Playing out in front of us is a scene from another place and another - warmer - time.
Sinister crosses lurk at the other side of the oval; Indonesian military-style vehicles are parked to one side and extras dressed as armed soldiers stand around smoking.
Then a group of actors, one bearing a remarkable resemblance to Myuran Sukumaran and another to Andrew Chan, walk in a slow procession, shackles clanking, through the mist. They're wearing white T-shirts, crosses roughly drawn over their hearts, and trudging towards the field of killing.

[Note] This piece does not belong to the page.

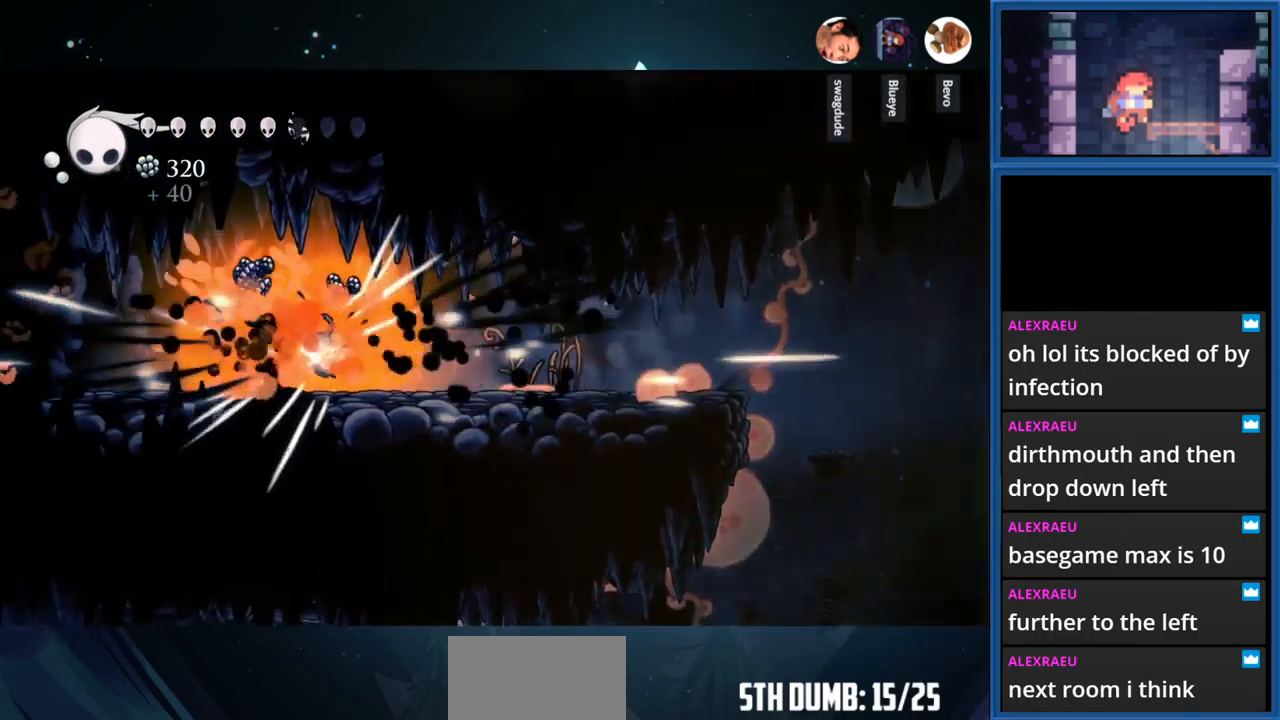
{"buttons": ["DPAD_LEFT"], "right_stick": "center", "events": [[133, "SQUARE", "up"], [183, "SQUARE", "down"], [350, "SQUARE", "up"], [450, "DPAD_LEFT", "down"]]}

Then they are tied to the crosses to keep them still for the firing squad that awaits them. I'm reminded powerfully again of the brutality of putting people to death in a judicial process.
Her shivering was not entirely prompted by the cold. This was just how it had looked, she said. She was finding it therapeutic to play her part in events that, at the time, were so completely beyond her control.
Sleeth, the director, is a Melbourne-based artist and friend of Sukumaran's. He ordered take after take to get the shot he wanted. Absorbed in the task, he was too busy to reflect.
He wanted to get it right. This was his friend's death he was depicting. Only perfection would do.